- Material for this task:
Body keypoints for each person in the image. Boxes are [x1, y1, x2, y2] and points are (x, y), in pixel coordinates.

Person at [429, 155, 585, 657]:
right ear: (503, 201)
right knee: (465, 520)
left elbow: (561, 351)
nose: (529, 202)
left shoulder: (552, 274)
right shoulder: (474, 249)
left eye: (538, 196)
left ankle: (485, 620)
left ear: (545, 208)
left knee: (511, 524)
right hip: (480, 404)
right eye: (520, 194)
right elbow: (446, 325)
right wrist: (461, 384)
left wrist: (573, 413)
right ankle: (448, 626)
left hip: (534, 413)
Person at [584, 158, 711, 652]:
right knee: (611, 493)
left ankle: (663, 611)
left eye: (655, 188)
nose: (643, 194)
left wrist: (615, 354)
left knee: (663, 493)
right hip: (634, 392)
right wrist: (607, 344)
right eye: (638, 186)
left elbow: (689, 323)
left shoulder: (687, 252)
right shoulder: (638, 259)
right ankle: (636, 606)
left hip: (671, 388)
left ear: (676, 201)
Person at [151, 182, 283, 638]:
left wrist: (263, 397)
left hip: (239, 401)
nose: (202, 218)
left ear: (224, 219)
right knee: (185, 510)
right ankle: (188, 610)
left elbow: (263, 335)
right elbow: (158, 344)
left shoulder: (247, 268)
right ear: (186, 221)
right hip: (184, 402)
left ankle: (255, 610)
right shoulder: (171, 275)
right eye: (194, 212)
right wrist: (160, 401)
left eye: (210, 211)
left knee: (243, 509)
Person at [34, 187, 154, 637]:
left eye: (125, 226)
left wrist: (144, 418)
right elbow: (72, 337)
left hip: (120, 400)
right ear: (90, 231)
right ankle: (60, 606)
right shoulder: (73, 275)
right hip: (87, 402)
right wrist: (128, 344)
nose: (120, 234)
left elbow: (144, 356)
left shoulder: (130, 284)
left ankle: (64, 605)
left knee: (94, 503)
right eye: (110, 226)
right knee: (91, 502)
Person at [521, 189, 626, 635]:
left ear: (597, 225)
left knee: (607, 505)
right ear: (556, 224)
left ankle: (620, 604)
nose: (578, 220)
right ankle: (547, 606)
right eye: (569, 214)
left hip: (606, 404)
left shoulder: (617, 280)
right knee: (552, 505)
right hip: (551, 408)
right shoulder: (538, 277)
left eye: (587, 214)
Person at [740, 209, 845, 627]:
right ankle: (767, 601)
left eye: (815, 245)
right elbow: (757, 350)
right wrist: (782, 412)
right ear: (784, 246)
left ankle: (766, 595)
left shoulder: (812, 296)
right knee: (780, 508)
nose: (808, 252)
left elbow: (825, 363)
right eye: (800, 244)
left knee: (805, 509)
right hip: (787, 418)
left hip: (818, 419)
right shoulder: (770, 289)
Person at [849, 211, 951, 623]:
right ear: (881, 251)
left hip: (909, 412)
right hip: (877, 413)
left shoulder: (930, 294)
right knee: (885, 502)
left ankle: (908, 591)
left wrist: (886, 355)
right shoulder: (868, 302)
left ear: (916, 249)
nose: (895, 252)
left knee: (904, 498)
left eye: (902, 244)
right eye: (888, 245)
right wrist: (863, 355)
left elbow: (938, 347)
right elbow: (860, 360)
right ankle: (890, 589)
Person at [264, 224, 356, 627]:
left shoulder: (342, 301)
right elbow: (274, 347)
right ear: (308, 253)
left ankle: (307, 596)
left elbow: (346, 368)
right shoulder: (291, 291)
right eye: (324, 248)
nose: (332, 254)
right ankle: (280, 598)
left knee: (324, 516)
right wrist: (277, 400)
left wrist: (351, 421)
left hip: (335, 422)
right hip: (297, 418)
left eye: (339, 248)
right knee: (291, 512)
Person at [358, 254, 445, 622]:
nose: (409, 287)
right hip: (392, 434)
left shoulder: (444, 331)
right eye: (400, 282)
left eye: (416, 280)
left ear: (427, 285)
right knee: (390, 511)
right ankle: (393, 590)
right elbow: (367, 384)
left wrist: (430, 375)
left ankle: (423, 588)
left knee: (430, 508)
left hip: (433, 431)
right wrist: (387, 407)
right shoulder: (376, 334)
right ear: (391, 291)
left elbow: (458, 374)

- Work to be completed: Up to and including the line with "left shoulder: (552, 274)", repeat the entries exactly, beginning at their first line.

- Answer box:
Body keypoints for each person in the image. Boxes are [x1, y1, x2, y2] and points are (x, y), in pixel coordinates.

Person at [429, 155, 585, 657]:
right ear: (503, 201)
right knee: (465, 520)
left elbow: (561, 351)
nose: (529, 202)
left shoulder: (552, 274)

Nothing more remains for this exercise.